Other popular host countries include France, Ireland, Germany, Malta, Cyprus, and Portugal. According to the Office for National statistics (ONS), Spain is home to 308,805 UK citizens, followed by France at 157,062. Ireland and Germany are home to 112,090 and 96,200 Britons respectively.
About 189,000 of the 900,000 UK citizens who live in the EU are 65 years old or over, with most of them retired. About a third of those living in Cyprus, Portugal and Malta are over 65. However, the largest age groups are the 30-49-year-olds and 50-64-year-olds at 280,000 each. This strongly suggest that the EU labour market has a significant British element. Restricting free movement and access to jobs will severely affect UK citizens’ ability to work in the EU.
Similarly, UK citizens made about 47 million visits to other EU countries in 2015 presumably for business. Again, Spain topped this list at 12,988,000 visits with France in the second place at 8,849,000. Other popular destinations for UK business travellers in 2015 were Italy, Ireland, Portugal, Germany, Netherlands, Greece and Poland.
Since the EU referendum held last June and the subsequent recent triggering of Article 50 on 29th March, British citizens travelling to member countries of the EU have been left in a state of flux over numerous matters.
This feeling of uncertainty is set to continue during the two-year period of negotiations despite the fact that rules and regulations will not change until 2019.
However, there are some predictions that can be confidently made over how Brexit will impact Brits travelling to the EU for business, as well as pleasure.
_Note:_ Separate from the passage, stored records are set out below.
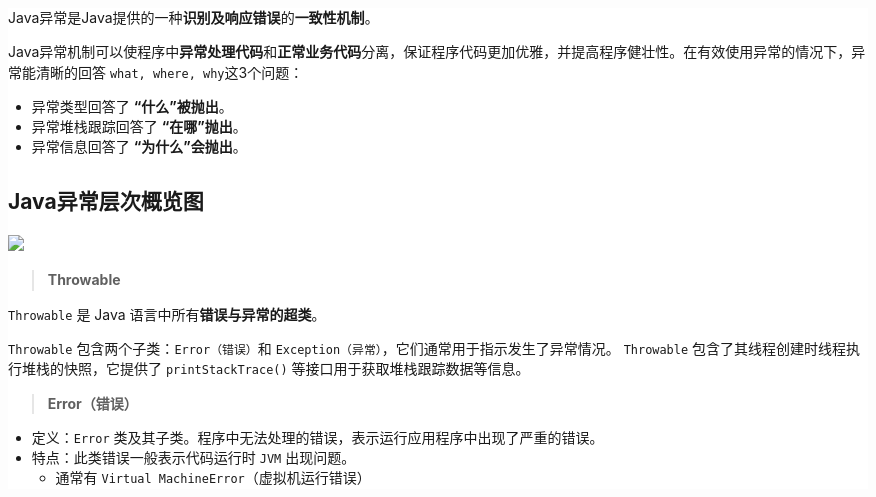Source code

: Java异常是Java提供的一种**识别及响应错误**的**一致性机制**。

Java异常机制可以使程序中**异常处理代码**和**正常业务代码**分离，保证程序代码更加优雅，并提高程序健壮性。在有效使用异常的情况下，异常能清晰的回答 `what, where, why`这3个问题：

- 异常类型回答了 **“什么”被抛出**。
- 异常堆栈跟踪回答了 **“在哪”抛出**。
- 异常信息回答了 **“为什么”会抛出**。

## Java异常层次概览图

![](https://guide-blog-images.oss-cn-shenzhen.aliyuncs.com/github/javaguide/java/basis/types-of-exceptions-in-java.png)

> **Throwable**

`Throwable` 是 Java 语言中所有**错误与异常的超类**。

`Throwable` 包含两个子类：`Error（错误）`和 `Exception（异常）`，它们通常用于指示发生了异常情况。
`Throwable` 包含了其线程创建时线程执行堆栈的快照，它提供了 `printStackTrace()` 等接口用于获取堆栈跟踪数据等信息。

> **Error（错误）**

- 定义：`Error` 类及其子类。程序中无法处理的错误，表示运行应用程序中出现了严重的错误。
- 特点：此类错误一般表示代码运行时 `JVM` 出现问题。
  - 通常有 `Virtual MachineError`（虚拟机运行错误）
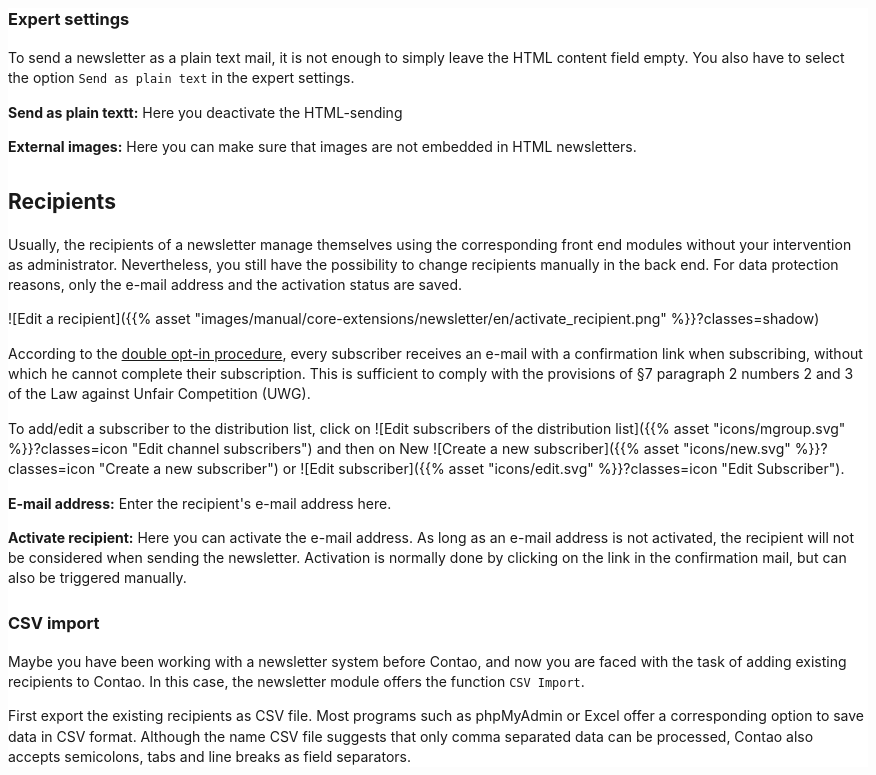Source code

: 
### Expert settings

To send a newsletter as a plain text mail, it is not enough to simply leave the HTML content field empty. You also 
have to select the option `Send as plain text` in the expert settings.

**Send as plain textt:** Here you deactivate the HTML-sending

**External images:** Here you can make sure that images are not embedded in HTML newsletters.


## Recipients

Usually, the recipients of a newsletter manage themselves using the corresponding front end modules without your 
intervention as administrator. Nevertheless, you still have the possibility to change recipients manually in the 
back end. For data protection reasons, only the e-mail address and the activation status are saved.

![Edit a recipient]({{% asset "images/manual/core-extensions/newsletter/en/activate_recipient.png" %}}?classes=shadow)

According to the [double opt-in procedure](https://de.wikipedia.org/wiki/Opt-In), every subscriber receives an 
e-mail with a confirmation link when subscribing, without which he cannot complete their subscription. This is 
sufficient to comply with the provisions of §7 paragraph 2 numbers 2 and 3 of the Law against Unfair Competition (UWG).

To add/edit a subscriber to the distribution list, click 
on ![Edit subscribers of the distribution list]({{% asset "icons/mgroup.svg" %}}?classes=icon "Edit channel subscribers") 
and then on New ![Create a new subscriber]({{% asset "icons/new.svg" %}}?classes=icon "Create a new subscriber") or 
![Edit subscriber]({{% asset "icons/edit.svg" %}}?classes=icon "Edit Subscriber").

**E-mail address:** Enter the recipient's e-mail address here.

**Activate recipient:** Here you can activate the e-mail address. As long as an e-mail address is not activated, the 
recipient will not be considered when sending the newsletter. Activation is normally done by clicking on the link in 
the confirmation mail, but can also be triggered manually.


### CSV import

Maybe you have been working with a newsletter system before Contao, and now you are faced with the task of adding 
existing recipients to Contao. In this case, the newsletter module offers the function `CSV Import`.

First export the existing recipients as CSV file. Most programs such as phpMyAdmin or Excel offer a corresponding option 
to save data in CSV format. Although the name CSV file suggests that only comma separated data can be processed, Contao 
also accepts semicolons, tabs and line breaks as field separators.
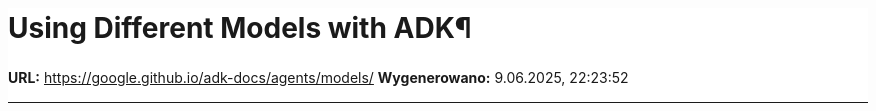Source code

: # Using Different Models with ADK¶

**URL:** https://google.github.io/adk-docs/agents/models/
**Wygenerowano:** 9.06.2025, 22:23:52

---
British citizens are likely to face increased insurance premiums when driving on the continent because of recent changes to EU legislation, which will probably be reversed. It’s unclear how this will play out and canny customers will probably be able to avoid some price hikes.
At the moment, it seems unlikely that visas will be required to travel to countries in the EU, however, border crossings will almost certainly be slower than they are at present. Roaming charges for mobile phones were recently scrapped, but they may be reintroduced for British travellers using their phones abroad after Brexit.
Meanwhile, the EHIC card (European Healthcare and Insurance Card) currently entitles all EU citizens to free or reduced-cost health care in EU countries. This agreement will definitely have to be renegotiated and its continuation will probably require a reciprocal agreement for EU citizens to have the same access to the NHS.